- ACTIVITY -
Below are the entries; return every line among them that holds the word "advertising".

----- DATASET RECORDS

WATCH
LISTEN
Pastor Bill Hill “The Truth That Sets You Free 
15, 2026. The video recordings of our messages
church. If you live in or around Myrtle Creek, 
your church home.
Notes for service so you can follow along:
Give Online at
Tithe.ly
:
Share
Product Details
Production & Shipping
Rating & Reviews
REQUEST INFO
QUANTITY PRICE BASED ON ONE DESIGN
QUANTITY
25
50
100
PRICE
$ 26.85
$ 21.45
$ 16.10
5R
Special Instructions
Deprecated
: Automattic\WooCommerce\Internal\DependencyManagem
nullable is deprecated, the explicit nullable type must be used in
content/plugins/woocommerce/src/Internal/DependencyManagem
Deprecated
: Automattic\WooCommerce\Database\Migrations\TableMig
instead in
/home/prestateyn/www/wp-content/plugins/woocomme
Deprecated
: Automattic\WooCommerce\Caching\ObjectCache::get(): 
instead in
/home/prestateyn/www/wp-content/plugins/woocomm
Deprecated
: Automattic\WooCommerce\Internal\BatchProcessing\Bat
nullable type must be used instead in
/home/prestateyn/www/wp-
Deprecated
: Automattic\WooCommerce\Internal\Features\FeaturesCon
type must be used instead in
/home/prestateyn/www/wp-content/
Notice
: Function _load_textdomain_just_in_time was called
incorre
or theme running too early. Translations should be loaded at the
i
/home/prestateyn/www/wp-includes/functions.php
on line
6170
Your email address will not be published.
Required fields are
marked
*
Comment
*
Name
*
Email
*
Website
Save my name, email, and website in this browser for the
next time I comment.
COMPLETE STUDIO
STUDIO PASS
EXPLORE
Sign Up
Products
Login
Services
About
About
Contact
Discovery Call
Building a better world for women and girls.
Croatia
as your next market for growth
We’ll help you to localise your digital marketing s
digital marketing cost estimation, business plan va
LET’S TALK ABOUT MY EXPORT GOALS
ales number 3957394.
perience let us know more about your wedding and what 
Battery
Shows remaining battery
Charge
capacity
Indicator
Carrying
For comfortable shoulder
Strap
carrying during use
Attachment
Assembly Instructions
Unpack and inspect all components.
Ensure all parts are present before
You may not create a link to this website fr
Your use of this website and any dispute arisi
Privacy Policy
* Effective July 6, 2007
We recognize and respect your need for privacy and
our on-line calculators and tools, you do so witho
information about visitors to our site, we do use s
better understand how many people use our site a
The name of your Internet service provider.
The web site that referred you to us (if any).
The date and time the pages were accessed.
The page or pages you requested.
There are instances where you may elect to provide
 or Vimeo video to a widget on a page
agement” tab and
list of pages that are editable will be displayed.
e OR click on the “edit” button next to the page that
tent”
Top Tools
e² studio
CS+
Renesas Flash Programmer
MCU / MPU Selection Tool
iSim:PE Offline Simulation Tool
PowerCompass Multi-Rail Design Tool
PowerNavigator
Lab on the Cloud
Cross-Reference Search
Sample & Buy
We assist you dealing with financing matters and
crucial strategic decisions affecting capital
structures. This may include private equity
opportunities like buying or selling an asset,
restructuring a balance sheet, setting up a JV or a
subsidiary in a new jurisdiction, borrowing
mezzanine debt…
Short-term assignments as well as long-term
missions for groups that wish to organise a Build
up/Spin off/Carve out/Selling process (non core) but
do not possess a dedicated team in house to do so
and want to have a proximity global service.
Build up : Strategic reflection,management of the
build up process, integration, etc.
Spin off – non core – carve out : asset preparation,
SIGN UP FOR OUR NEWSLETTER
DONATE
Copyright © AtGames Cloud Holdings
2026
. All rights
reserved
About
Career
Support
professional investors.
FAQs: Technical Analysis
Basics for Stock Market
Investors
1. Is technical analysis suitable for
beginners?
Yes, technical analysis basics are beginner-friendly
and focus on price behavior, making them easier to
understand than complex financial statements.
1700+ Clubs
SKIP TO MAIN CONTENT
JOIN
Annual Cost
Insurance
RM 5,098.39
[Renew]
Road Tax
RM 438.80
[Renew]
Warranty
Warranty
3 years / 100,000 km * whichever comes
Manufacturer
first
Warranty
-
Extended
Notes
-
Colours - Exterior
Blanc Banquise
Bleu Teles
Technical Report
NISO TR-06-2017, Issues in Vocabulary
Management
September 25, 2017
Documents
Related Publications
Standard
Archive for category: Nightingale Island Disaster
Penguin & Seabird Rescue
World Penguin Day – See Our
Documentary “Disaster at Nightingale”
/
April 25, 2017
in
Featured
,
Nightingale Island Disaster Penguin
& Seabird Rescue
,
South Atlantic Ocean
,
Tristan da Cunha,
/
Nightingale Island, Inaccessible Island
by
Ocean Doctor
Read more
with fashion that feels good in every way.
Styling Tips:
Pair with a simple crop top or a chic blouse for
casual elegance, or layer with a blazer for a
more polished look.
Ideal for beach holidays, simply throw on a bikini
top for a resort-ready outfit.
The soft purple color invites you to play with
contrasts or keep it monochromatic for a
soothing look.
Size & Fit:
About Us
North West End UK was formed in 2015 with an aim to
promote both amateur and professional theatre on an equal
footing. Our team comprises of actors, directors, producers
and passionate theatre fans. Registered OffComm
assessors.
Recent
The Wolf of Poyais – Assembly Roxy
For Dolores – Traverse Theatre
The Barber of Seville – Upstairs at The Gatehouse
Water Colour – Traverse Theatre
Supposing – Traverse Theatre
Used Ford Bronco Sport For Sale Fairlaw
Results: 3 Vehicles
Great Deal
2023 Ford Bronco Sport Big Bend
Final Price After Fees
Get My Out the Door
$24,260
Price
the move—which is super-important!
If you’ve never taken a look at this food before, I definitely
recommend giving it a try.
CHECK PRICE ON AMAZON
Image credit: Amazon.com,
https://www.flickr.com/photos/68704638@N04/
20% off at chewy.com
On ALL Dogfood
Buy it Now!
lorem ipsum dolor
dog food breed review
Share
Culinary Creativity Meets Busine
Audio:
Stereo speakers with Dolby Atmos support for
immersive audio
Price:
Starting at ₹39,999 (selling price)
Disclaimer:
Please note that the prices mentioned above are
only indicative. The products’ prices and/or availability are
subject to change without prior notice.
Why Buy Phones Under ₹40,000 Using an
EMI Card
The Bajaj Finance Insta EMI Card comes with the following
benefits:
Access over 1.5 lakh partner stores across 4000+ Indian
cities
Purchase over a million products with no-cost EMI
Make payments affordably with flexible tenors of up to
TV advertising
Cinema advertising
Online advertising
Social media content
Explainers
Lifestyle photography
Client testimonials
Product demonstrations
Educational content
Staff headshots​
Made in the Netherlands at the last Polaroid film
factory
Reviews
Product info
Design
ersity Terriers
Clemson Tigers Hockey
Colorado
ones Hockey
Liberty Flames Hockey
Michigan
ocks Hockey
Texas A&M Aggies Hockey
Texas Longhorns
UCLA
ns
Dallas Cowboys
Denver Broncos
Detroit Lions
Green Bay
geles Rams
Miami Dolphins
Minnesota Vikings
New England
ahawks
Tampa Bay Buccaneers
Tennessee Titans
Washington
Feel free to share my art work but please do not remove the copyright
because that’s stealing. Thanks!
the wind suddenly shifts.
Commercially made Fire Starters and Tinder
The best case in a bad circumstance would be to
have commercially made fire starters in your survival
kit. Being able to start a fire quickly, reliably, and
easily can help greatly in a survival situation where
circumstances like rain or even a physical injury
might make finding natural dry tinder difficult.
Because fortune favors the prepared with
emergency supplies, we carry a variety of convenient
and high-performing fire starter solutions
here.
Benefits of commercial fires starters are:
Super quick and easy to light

----------

- FINISHED TASK -
TV advertising
Cinema advertising
Online advertising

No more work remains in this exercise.